Relying on the proposition that the only issues in a foreclosure action were the validity of the mortgage, the motion judge also held that the developer's fraud and breach of contract claims were barred under state law because they were nongermane counterclaims to a foreclosure action.

The Appellate Division disagreed. In its view, had the foreclosure action been brought by the bank itself, the claims and defenses would have been properly before the court. In fact, under the entire controversy doctrine, failure to raise the defenses and counterclaims in a foreclosure action may very well have barred their assertion in a subsequent action.

In examining the matter under federal law, the motion judge held that the agreement for sale of the subd ivision could not provide a defense because the loan agreement and subsequent notes failed to incorporate or even crossreference the purchase contract. In the leading case of D'Oench Duhme & Co. v. FDIC, the maker of a note entered into a written side agreement with the bank that the note would not be paid, the purpose of which was to enable the bank to appear fiscally healthier than it really was. In that case, the court held that the side agreement was not enforceable against the FDIC because it diminished what would appear to banking regulators to be a valid bank asset. That case "created a federal common law doctrine of estoppel to protect the FDIC from defenses raised by debtors based on 'secret agreements' with failed banks." The doctrine was codified by Congress in 1950.

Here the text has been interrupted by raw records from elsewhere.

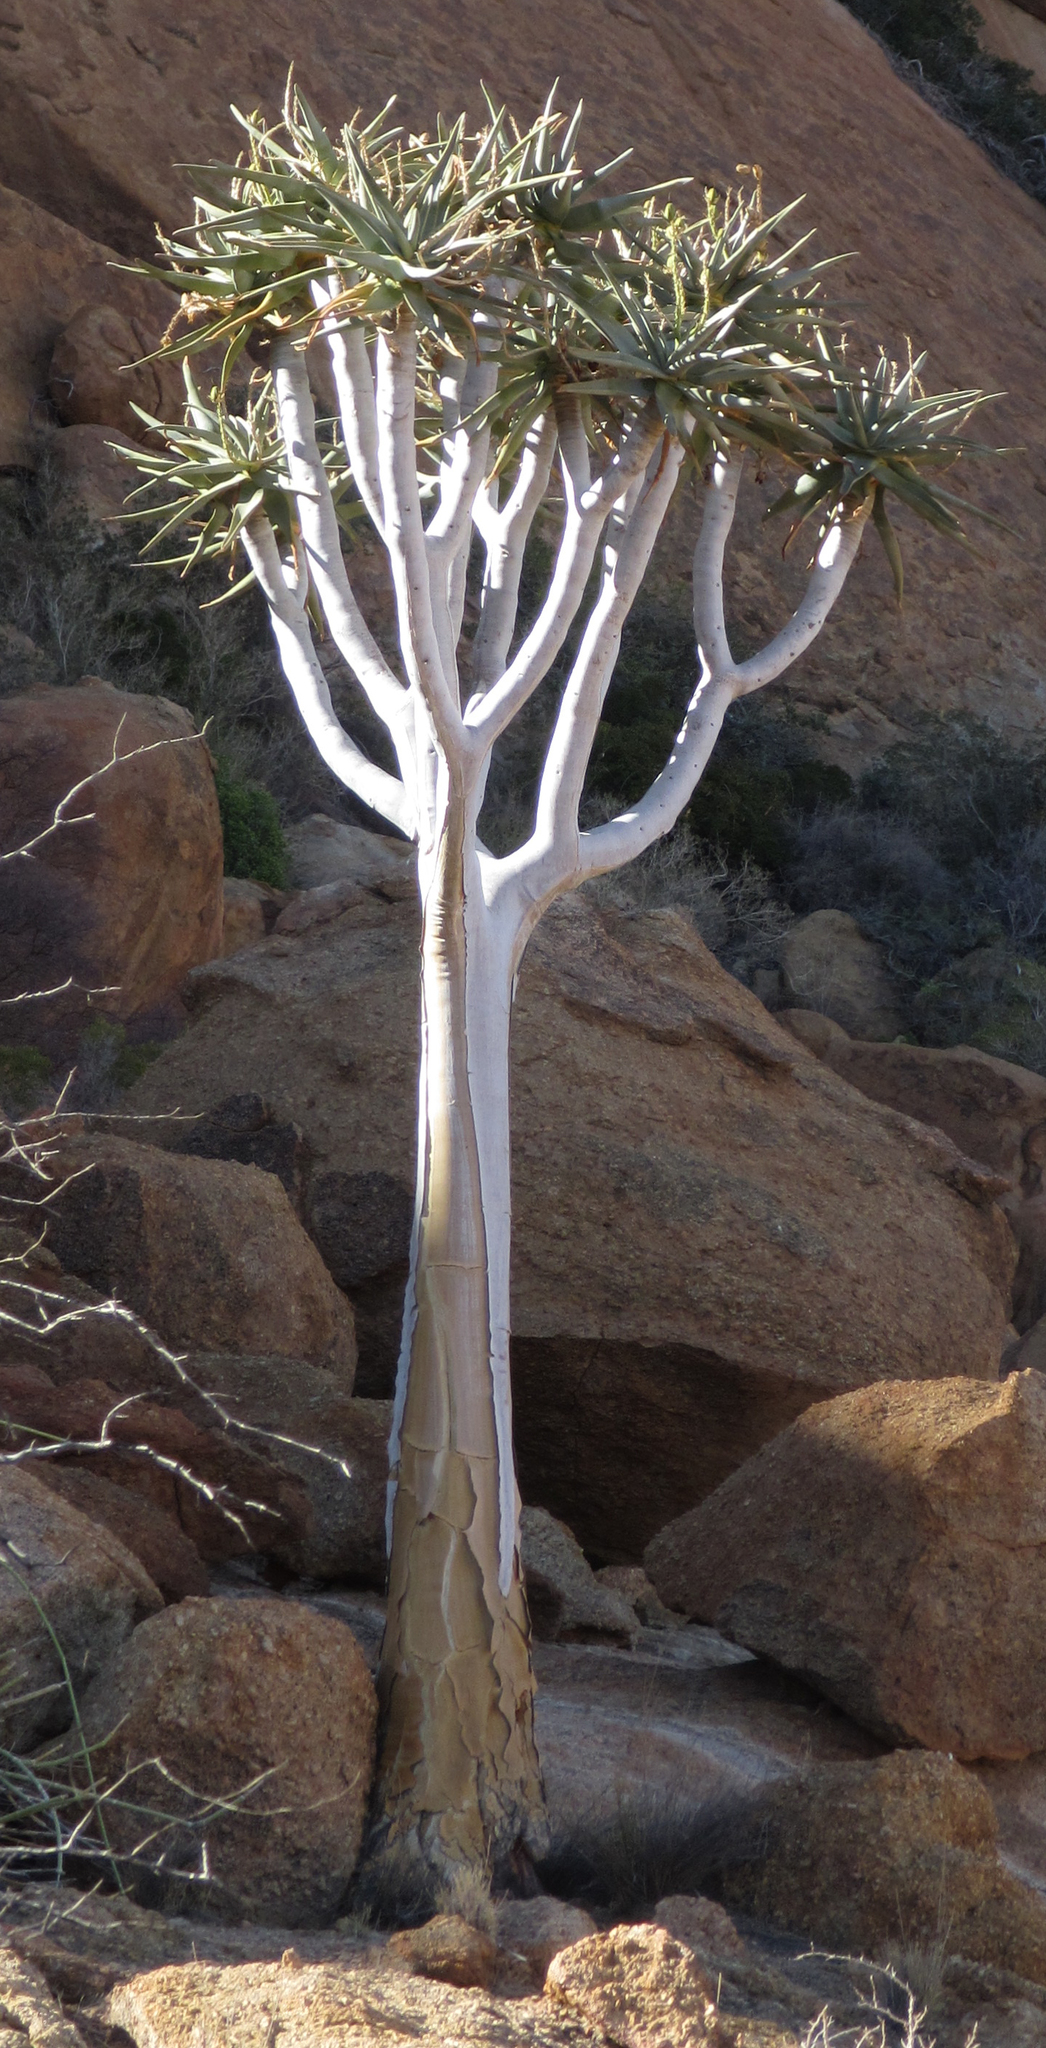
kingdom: Plantae
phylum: Tracheophyta
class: Liliopsida
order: Asparagales
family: Asphodelaceae
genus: Aloidendron
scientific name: Aloidendron dichotomum
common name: Quiver tree
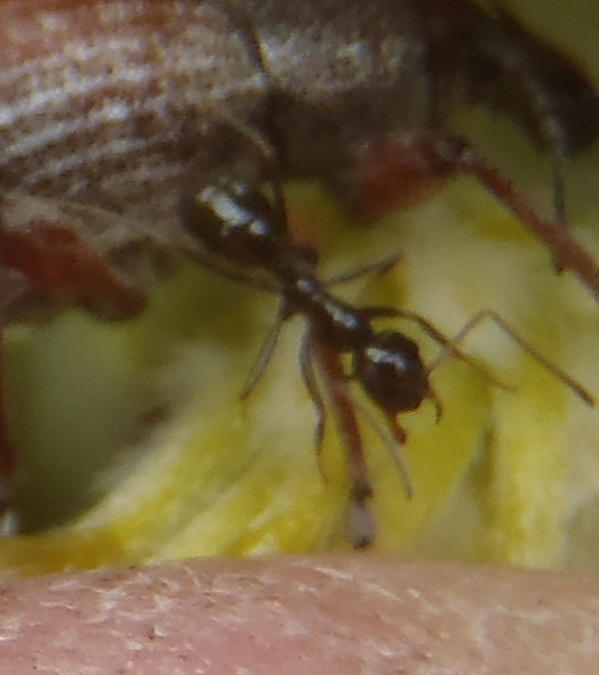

The issue in the instant case was whether the notes and mortgage needed to cross reference the contract or whether the mere presence of the contract in the bank's files would allow a developer to rely on it as a defense or counterclaim. After citing cases on both sides of the question, the Appellate Division remanded the matter to the trial court to determine if the contract appeared in the bank's records in such a way that a federal bank examiner who found the contract might have reason to think that its breach would excuse payment of the notes. On the other hand, if the subdivision sales agreement, after a full hearing, turned out to be an independent executory contract which the RTC could have disaffirmed when the bank went into receivership, its existence would not constitute a defense or counterclaim.

Lastly, the new lender claimed that under federal common law, holder in due course status is granted to the RTC "when it acquires a promissory note in a purchase and assumption transaction involving an insolvent bank." After its analysis of federal case law, the Appellate Division held that, as a general rule, there is no such federal common law, and in most instances a federal receiver stands in the shoes of the insolvent bank to work out its claims under state law except when some provision of federal law is otherwise.

Comment: It's been some time since D'Oench issues appeared with any frequency in the appellate courts. Most would like to forget the circumstances that brought these issues to the fore in the first case. If the developer wins in this particular case, it will be primarily because of the grace of God and the New Jersey Appellate Division. Many of the old D'Oench cases required that the documentation of the defense be part of the documentation of the loan approved by the original lender's loan committee. Bank examiners were not expected to have to "fish" to identify relationships between documents.

Perhaps now that the dust has settled and there is no longer a screaming emergency in processing receiverships, it may be appropriate to expect that bank examiners will take a longer look at the files and therefore that their contents will more likely provide a basis for defenses such as the one presented here.